We also removed the prop to see if some debris could have caused the subtle
vibrations, but could not find any thing.



-After that we had dinner and landed the sub to spend the night near the
shore in less than 2m water depth. Deployed our anchor also to stay put. It
worked well. Inside the sub we deployed our bunker bed and tested switching
positions between Michael and I. We slept one after the other, so we could
check on O2 and CO2 levels. Comfort was not bad, because the bunker bed is
really nice, but space is really small inside. We can grab all the controls
and isolation valves in case of emergency, but you can t help but feel like
trapped inside... During the night we used the red lighting as in real
subs, to feel like in the submarine movies, it was really cool!

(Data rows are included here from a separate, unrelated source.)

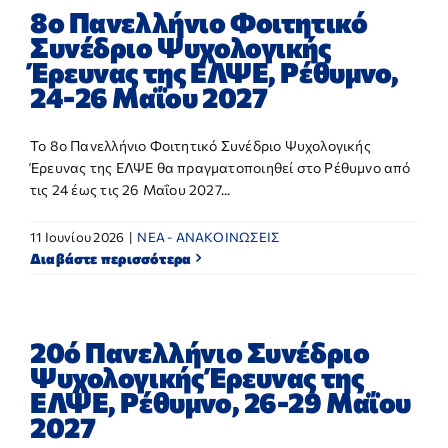
8ο Πανελλήνιο Φοιτητικό
Συνέδριο Ψυχολογικής
Έρευνας της ΕΛΨΕ, Ρέθυμνο,
24-26 Μαΐου 2027
Το 8ο Πανελλήνιο Φοιτητικό Συνέδριο Ψυχολογικής
Έρευνας της ΕΛΨΕ θα πραγματοποιηθεί στο Ρέθυμνο από
τις 24 έως τις 26 Μαΐου 2027...
11 Ιουνίου 2026
|
NEA - ΑΝΑΚΟΙΝΩΣΕΙΣ
Διαβάστε περισσότερα
20ό Πανελλήνιο Συνέδριο
Ψυχολογικής Έρευνας της
ΕΛΨΕ, Ρέθυμνο, 26-29 Μαΐου
2027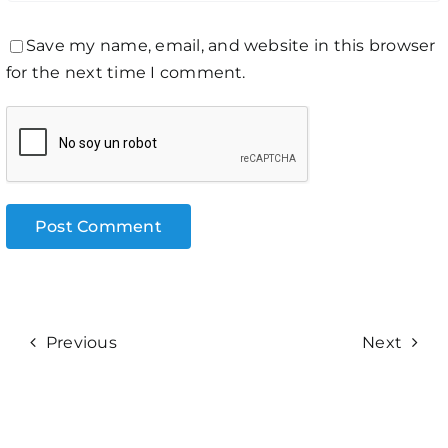
Save my name, email, and website in this browser
for the next time I comment.
Previous
Next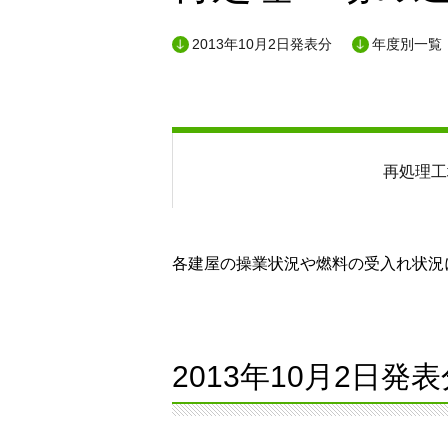
2013年10月2日発表分
年度別一覧
再処理工
各建屋の操業状況や燃料の受入れ状況に
2013年10月2日発表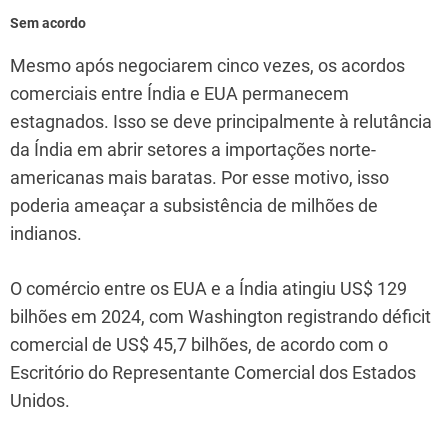
Sem acordo
Mesmo após negociarem cinco vezes, os acordos
comerciais entre Índia e EUA permanecem
estagnados. Isso se deve principalmente à relutância
da Índia em abrir setores a importações norte-
americanas mais baratas. Por esse motivo, isso
poderia ameaçar a subsistência de milhões de
indianos.
O comércio entre os EUA e a Índia atingiu US$ 129
bilhões em 2024, com Washington registrando déficit
comercial de US$ 45,7 bilhões, de acordo com o
Escritório do Representante Comercial dos Estados
Unidos.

-Next day, after a beautiful sun rise seen from underwater, we went for a
dive to 10m water depth where we could have space above and below us to
really operate the water ballast and trim weight tray on rollers. Thanks to
our depth gauge, water circuitry and hand pump we could get in trim within
less than 1 kilo, and feel the inertia of piloting moves. It was really
good feeling piloting that thing in three dimensions. After the dive we
surfaced with our ballast and pedaled we got the rope in our large prop,
which led me go out, take a swim to cut it, and shorten the buoy rope as
our dive support boat had not arrived and our dive support was on the
shore. We ll probably add a duct around our prop... Then before I came back
in, some fishermen in another boat came and asked us whether we were fine,
they initially thought we were a boat upside down. It was funny seeing
their hallucinating faces.



  -we then had our own support boat come over and we went on for a stretch
of pedaling at 2m water depth. We could measure our speed at 1.2kt which
falls in the ball park we anticipated. We may gain some without a buoy, and
once our composite shells are polished, and also with a more stable
steering than what we had (the short buoy rope attached to the front of the
sub made it difficult to keep a stable course). On the other hand adding a
duct around our large prop may decrease our speed. But a duct would also
increase a bit the power we can put in at 70rpm, so we might compensate
extra drag effect on speed by extra thrust.


-Over the week end in the sub, we managed to log quite a few hours with our
scrubbers. We reckoned we got over 200LCO2 /kg of sodasorb, which is better
than the typical figure given by the manufacturer (185LCO2/Kg). The
scrubber starts being less efficient indeed at around that amount but we
can still manage <1% in the cabin some time after that. On top of that, we
have probably extra absorption capacity from our nearly worn scrubbers as
we saw it can still run with an exhaust lean in CO2 in parallel or series
to our second fresher scrubber. But it is difficult to measure how much we
can extend the absorption capacity with this technique.